PROBLEM TO SOLVE.
Switch every "fabricante" to "productor" in the dataset entries below and write out all their text again with nothing else changed. Leave out the pictures.

Dataset entries.
····················
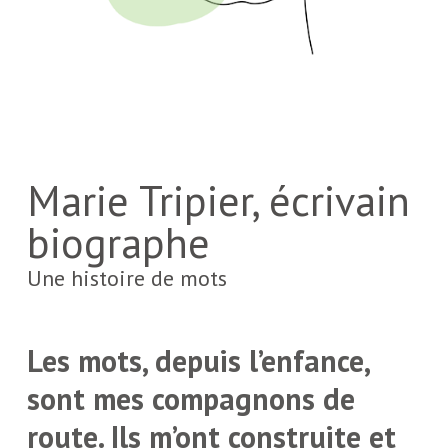
Marie Tripier, écrivain
biographe
Une histoire de mots
Les mots, depuis l’enfance,
sont mes compagnons de
route. Ils m’ont construite et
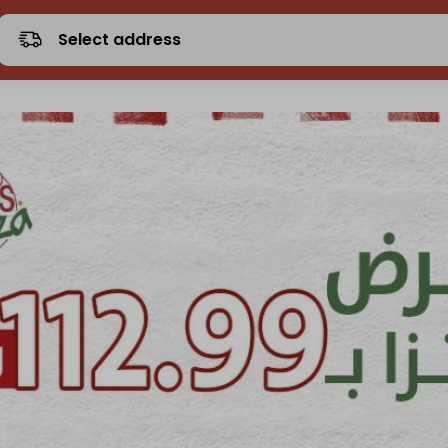
Select address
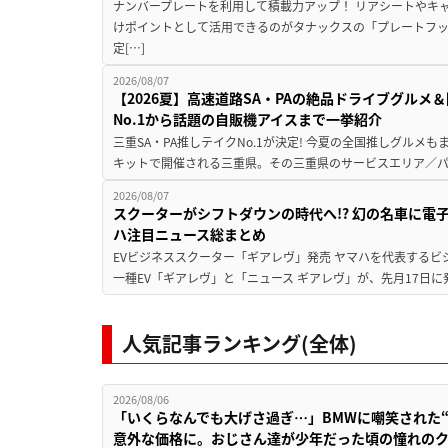
ナンバープレートを利用して積載力アップ！ リアシートやキ
けポイントとして活用できるのがタナックスの「プレートフ
定[…]
2026/08/07
【2026夏】高速道路SA・PAの絶品ドライブグル
No.1から話題の自販機アイスまで一挙紹介
三重SA・PA推しテイクNo.1が決定! 今夏の全国推しグルメ
キットで開催される三重県。その三重県のサービスエリア／パ
2026/08/07
スクーターがシフトダウンの時代へ!? 幻の名車に電
ハ注目ニュース総まとめ
EVビジネススクーター「ギアレヴ」発売 ヤマハを代表するビ
一種EV「ギアレヴ」と「ニュース ギアレヴ」が、先月17日に
人気記事ランキング(全体)
2026/08/06
「いくらなんでも大げさ過ぎ…」BMWに嘲笑された“190
意外な価格に。おじさん達が少年だった頃の憧れの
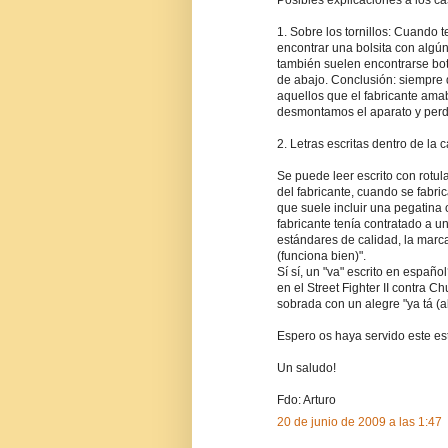
1. Sobre los tornillos: Cuando t
encontrar una bolsita con algú
también suelen encontrarse bot
de abajo. Conclusión: siempre
aquellos que el fabricante ama
desmontamos el aparato y per
2. Letras escritas dentro de la 
Se puede leer escrito con rotu
del fabricante, cuando se fabri
que suele incluir una pegatina 
fabricante tenía contratado a u
estándares de calidad, la marca
(funciona bien)".
Sí sí, un "va" escrito en españ
en el Street Fighter II contra C
sobrada con un alegre "ya tá (al
Espero os haya servido este estu
Un saludo!
Fdo: Arturo
20 de junio de 2009 a las 1:47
····················
SOLUTION TO THE PROBLEM.
Marie Tripier, écrivain
biographe
Une histoire de mots
Les mots, depuis l’enfance,
sont mes compagnons de
route. Ils m’ont construite et
Select address
ナンバープレートを利用して積載力アップ！ リアシートやキ
けポイントとして活用できるのがタナックスの「プレートフ
定[…]
2026/08/07
【2026夏】高速道路SA・PAの絶品ドライブグル
No.1から話題の自販機アイスまで一挙紹介
三重SA・PA推しテイクNo.1が決定! 今夏の全国推しグルメ
キットで開催される三重県。その三重県のサービスエリア／パ
2026/08/07
スクーターがシフトダウンの時代へ!? 幻の名車に電
ハ注目ニュース総まとめ
EVビジネススクーター「ギアレヴ」発売 ヤマハを代表するビ
一種EV「ギアレヴ」と「ニュース ギアレヴ」が、先月17日に
人気記事ランキング(全体)
2026/08/06
「いくらなんでも大げさ過ぎ…」BMWに嘲笑された“190
意外な価格に。おじさん達が少年だった頃の憧れの
1. Sobre los tornillos: Cuando t
encontrar una bolsita con algú
también suelen encontrarse bot
de abajo. Conclusión: siempre
aquellos que el productor ama
desmontamos el aparato y per
2. Letras escritas dentro de la 
Se puede leer escrito con rotu
del productor, cuando se fabri
que suele incluir una pegatina 
productor tenía contratado a u
estándares de calidad, la marca
(funciona bien)".
Sí sí, un "va" escrito en españ
en el Street Fighter II contra C
sobrada con un alegre "ya tá (al
Espero os haya servido este estu
Un saludo!
Fdo: Arturo
20 de junio de 2009 a las 1:47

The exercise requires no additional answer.